According to Reuters, the deal would see Glencore sell up to 20,000 tonnes of cobalt products to CATL (Contemporary Amperex Technology Co Ltd), a China-based battery giant who also supplies EV batteries to carmaker BMW.
“It was a triangular deal where Glencore, CATL and VW got round the table,“ Reuters quoted a cobalt-trading source as saying. “CATL on their own weren’t willing to commit to such a large quantity so VW said they would buy the batteries (from CATL).“
The contract to supply cobalt hydroxide and alloys, the sources said, was based on cobalt metal prices which at the time were around $28,500 a tonne on the London Metal Exchange CBD3. They have since more than doubled to above $58,000 a tonne.
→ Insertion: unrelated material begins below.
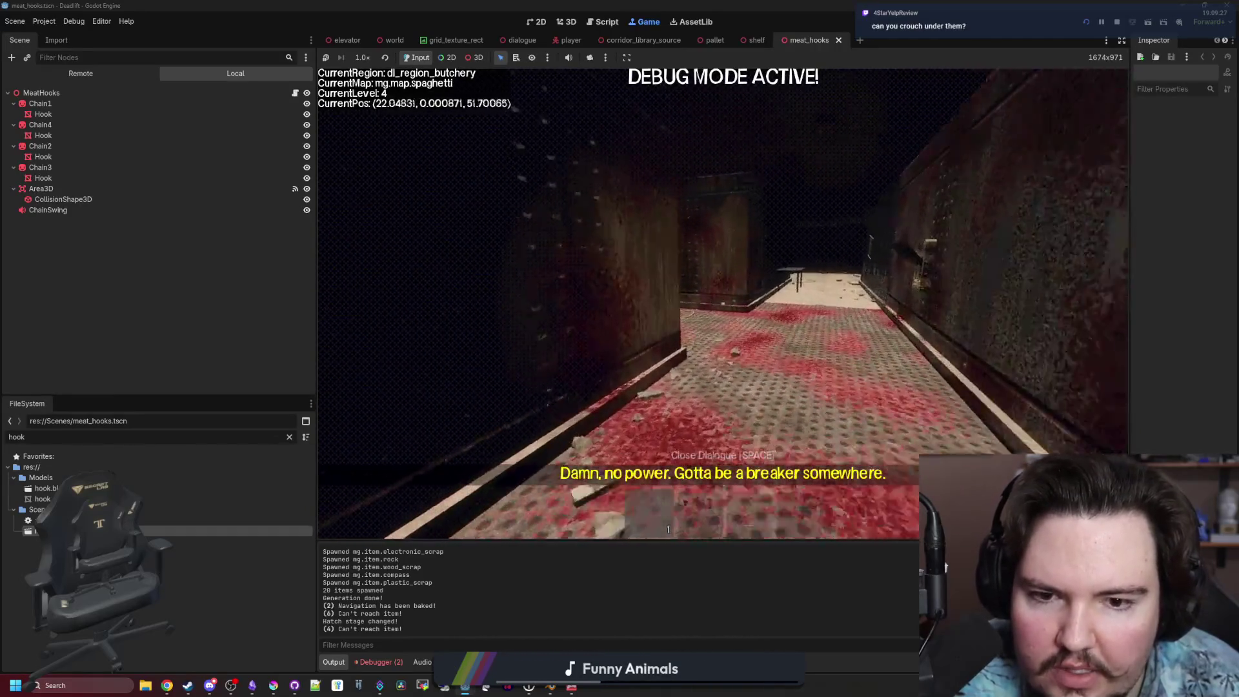
pyautogui.press('w')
Glencore declined a request by BBB to comment on the report.
According to Reuters, a spokesperson for VW’s operations in China said: “There is no guarantee from the VW group to anyone.”
“CATL is among the suppliers VW is currently talking to,” the VW source said. “We are not commenting on our business relations.“
Meanwhile, Ulrich Eichhorn, head of R&D for the VW Group, told Automotive News: “We will need more than 200 gigawatt-hours“ by 2025 – a battery capacity that is “equivalent to 40 Tesla gigafactories”.
VW has said in the last year that it intends to launch more than 30 pure EVs over the next 10 years. The group forecasts that its own pure EV sales will be between two and three million units in 2025, equivalent to some 20% to 25% of the total unit sales expected at that time.
The EV trend has also been adopted by Chinese-owned and Sweden-based automotive maker, Volvo, which said recently all of its vehicles made after 2019 will be electric or hybrid.